I am not a medical expert, nor an expert of women’s bodies or expert on birth. But I know logic – my heart flows with an instinctual understanding of pregnancy & birth. You due date is nothing but an educated guess. Yes, sometimes right. Sometimes so very not. It creates anxieties where there should be none. It creates disconnection between mother & her body, mother & her baby. It perpetuates the belief that a woman’s body is broken, and that we need it governed by a third party.
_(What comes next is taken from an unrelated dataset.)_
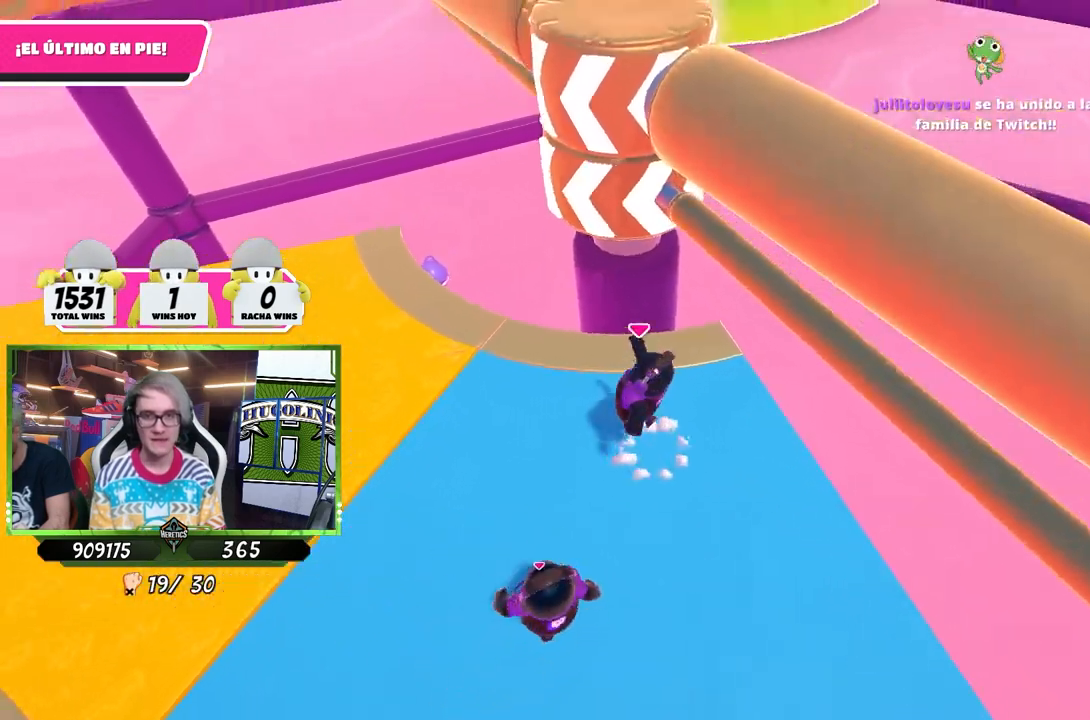
{"buttons": [], "left_stick": "down-right", "right_stick": "center", "events": [[83, "CROSS", "up"], [83, "left_stick", "right"], [350, "left_stick", "down-right"]]}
That we need our births managed, micro-managed and then some.
Everyone is so eager to tell you the risks of going ‘over due’, but has anyone recently explained the risks of wrong dates, prematurity, underdeveloped brains & lungs, underweight, unable to regulate temperature, failed inductions, dysfunctional labours, unnecessary caesareans, breastfeeding issues, physical & emotional repercussion from forced labour?
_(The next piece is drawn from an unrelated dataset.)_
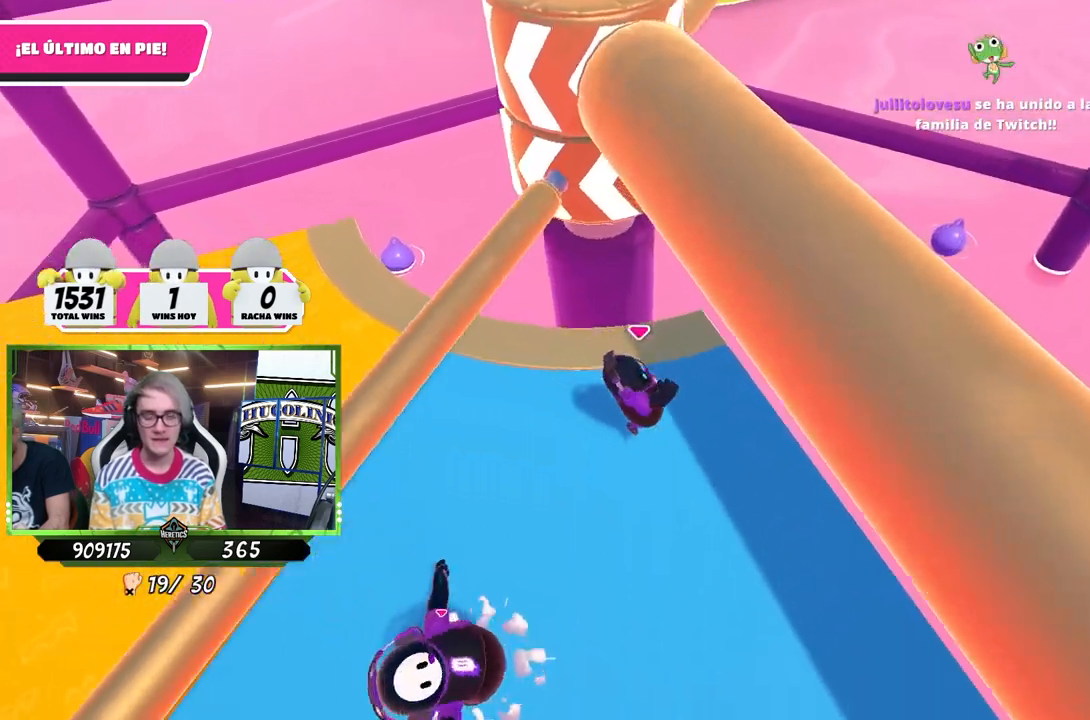
{"buttons": [], "left_stick": "up-right", "right_stick": "center", "events": [[117, "left_stick", "down-left"], [250, "left_stick", "up-left"], [417, "left_stick", "up-right"]]}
Medicine is amazing. But you know what, by nature it is flawed. Sometimes, the people we trust fuck up. Not because they are terrible people. But often because they are stuck in a learning cycle that is stuck in it’s ways. EDD is a classic example of something that needs addressing desperately, by so many medical bodies. As a first time mom, I was naive. But now I know better, so I do better. I ask questions. I do my research. I listen to my body. And so should you.
All my love,
Melbourne Doula, Birth Photographer & Birth Business Coach
P.S Want to work with me? Head HERE for more info!
Babies are people, too – why we need to consider the emotional well-being of just born babies in the birth space.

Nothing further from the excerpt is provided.